Exercise aim.
Each line below that holds the word "SQUARE" counts toward the answer; reply with the total number only.

Information.
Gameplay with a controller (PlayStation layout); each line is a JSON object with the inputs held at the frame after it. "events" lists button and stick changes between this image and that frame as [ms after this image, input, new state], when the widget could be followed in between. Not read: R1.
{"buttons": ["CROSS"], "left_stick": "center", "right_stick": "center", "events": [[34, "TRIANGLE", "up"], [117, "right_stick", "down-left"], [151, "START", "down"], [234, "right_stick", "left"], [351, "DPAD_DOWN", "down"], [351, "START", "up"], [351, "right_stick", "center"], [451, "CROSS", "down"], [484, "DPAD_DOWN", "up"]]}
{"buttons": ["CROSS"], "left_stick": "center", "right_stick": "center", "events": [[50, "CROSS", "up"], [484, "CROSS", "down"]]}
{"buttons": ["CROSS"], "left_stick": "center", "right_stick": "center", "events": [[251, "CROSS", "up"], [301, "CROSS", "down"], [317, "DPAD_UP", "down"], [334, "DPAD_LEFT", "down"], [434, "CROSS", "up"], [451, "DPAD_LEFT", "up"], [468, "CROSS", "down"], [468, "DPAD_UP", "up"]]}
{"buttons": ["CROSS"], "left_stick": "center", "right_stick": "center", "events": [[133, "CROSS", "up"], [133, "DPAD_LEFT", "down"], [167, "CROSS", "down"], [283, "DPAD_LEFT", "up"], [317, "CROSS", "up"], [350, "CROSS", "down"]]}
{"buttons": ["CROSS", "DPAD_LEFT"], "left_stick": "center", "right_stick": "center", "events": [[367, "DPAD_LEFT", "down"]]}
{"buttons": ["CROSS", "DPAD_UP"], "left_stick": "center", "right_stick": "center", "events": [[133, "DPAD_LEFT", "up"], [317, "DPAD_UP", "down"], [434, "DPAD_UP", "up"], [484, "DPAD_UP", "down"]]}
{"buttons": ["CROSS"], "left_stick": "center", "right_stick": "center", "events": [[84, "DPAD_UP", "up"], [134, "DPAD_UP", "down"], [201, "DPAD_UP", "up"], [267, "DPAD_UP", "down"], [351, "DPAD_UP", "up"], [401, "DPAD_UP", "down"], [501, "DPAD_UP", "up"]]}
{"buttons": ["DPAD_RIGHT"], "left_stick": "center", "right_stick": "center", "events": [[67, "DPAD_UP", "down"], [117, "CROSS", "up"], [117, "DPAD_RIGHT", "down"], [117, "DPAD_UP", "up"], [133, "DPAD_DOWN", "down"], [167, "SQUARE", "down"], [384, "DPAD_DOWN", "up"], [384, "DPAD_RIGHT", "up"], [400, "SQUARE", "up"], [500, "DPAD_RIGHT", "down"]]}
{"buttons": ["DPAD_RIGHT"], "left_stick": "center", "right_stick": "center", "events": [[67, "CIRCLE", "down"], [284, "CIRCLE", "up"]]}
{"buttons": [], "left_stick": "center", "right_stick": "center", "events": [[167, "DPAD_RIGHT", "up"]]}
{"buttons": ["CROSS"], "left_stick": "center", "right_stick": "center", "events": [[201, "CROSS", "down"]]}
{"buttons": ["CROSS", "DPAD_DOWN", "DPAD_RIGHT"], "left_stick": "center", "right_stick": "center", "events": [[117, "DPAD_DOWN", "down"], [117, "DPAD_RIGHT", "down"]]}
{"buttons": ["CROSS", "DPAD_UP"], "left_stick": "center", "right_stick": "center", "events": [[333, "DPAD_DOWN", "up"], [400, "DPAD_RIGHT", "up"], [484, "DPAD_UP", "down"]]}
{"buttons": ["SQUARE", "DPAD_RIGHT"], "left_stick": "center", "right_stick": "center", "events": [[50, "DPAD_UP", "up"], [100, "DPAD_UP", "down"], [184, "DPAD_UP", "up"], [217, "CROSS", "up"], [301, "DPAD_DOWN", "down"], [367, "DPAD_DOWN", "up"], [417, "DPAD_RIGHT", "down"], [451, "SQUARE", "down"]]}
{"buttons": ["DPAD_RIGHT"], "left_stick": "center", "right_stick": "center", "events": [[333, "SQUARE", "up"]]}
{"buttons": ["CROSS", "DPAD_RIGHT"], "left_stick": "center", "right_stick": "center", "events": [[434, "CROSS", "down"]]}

Answer box.
3